(Collected data)
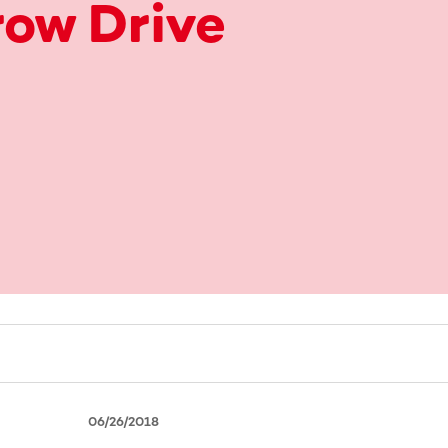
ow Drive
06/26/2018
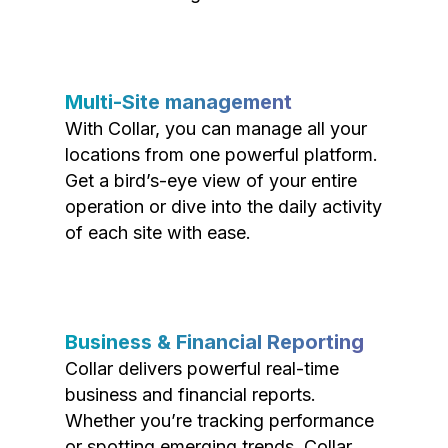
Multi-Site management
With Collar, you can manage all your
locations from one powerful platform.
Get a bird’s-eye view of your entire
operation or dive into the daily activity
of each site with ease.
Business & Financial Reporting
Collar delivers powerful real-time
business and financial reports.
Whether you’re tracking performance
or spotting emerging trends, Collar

--

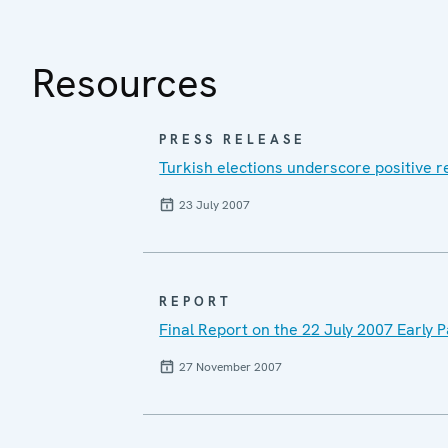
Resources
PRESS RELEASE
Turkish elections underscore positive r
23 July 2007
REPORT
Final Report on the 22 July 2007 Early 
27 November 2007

**EXERCISE DETAILS**:
Each line above that contains the string "July" should be identified and copied.

**RESULT**:
23 July 2007
Final Report on the 22 July 2007 Early 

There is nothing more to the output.